YOUR OBJECTIVE: Copy every line of the listing below word for word, leaving out the pictures.

(Stored items)

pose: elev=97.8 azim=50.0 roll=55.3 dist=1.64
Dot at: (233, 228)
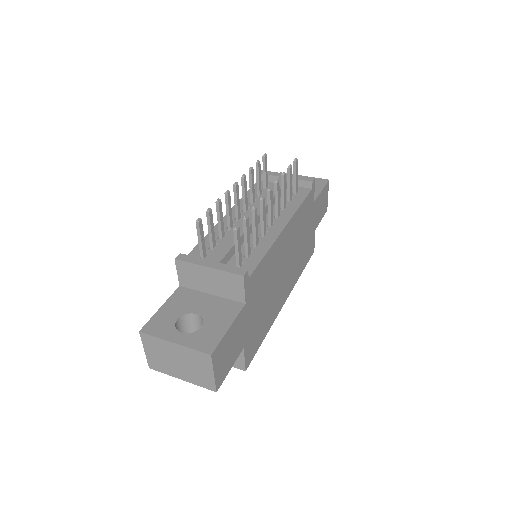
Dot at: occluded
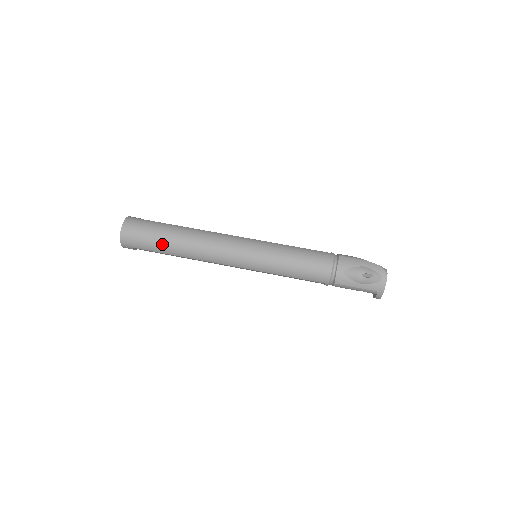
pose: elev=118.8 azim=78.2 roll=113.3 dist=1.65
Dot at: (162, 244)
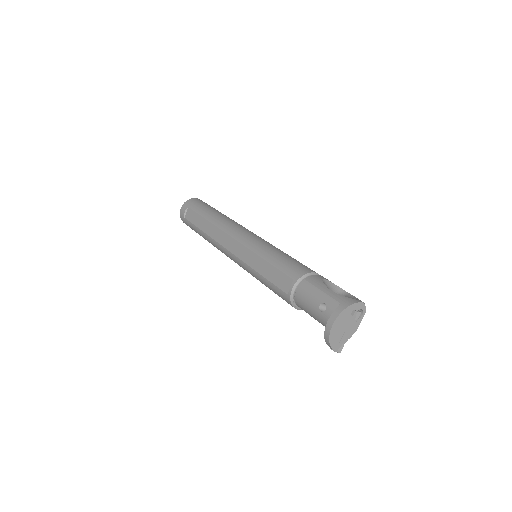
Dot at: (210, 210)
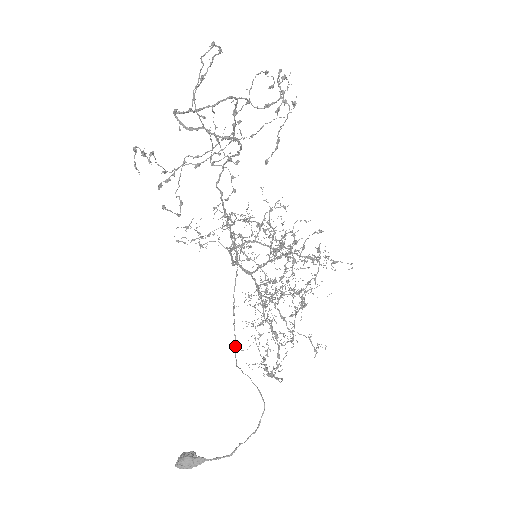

EXPECTED ANSWER:
pose: elev=97.8 azim=50.0 roll=55.3 dist=1.64
Dot at: (233, 228)
Dot at: occluded
pose: elev=118.8 azim=78.2 roll=113.3 dist=1.65
Dot at: (162, 244)
Dot at: (210, 210)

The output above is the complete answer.